- Data
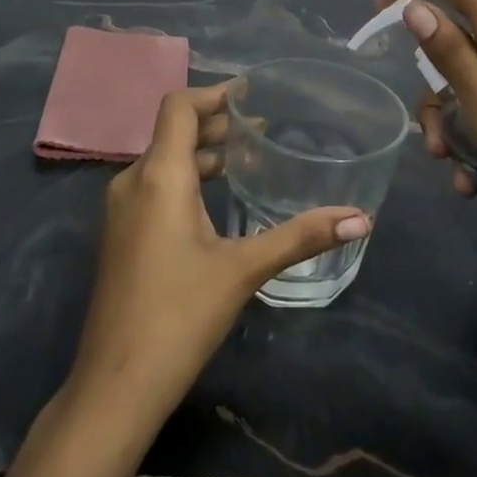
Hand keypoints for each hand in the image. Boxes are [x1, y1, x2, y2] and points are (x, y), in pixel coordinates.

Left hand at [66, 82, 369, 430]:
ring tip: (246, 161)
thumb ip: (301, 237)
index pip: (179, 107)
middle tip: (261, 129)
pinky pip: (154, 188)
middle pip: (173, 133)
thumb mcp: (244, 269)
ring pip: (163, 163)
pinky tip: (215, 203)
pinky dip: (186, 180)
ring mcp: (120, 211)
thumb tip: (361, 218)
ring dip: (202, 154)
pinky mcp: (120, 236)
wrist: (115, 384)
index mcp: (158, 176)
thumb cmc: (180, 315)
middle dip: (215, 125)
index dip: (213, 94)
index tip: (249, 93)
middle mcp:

- Exercise aim
Give back the lines of the listing from the one with "middle pip: (173, 133)" through the end, both included, exactly as written and with nothing added.

- Exercise solution
middle pip: (173, 133)
thumb mcp: (244, 269)
ring pip: (163, 163)
pinky tip: (215, 203)
pinky dip: (186, 180)
ring mcp: (120, 211)
thumb tip: (361, 218)
ring dip: (202, 154)
pinky mcp: (120, 236)
wrist: (115, 384)
index mcp: (158, 176)
thumb cmc: (180, 315)
middle dip: (215, 125)
index dip: (213, 94)
index tip: (249, 93)
middle mcp:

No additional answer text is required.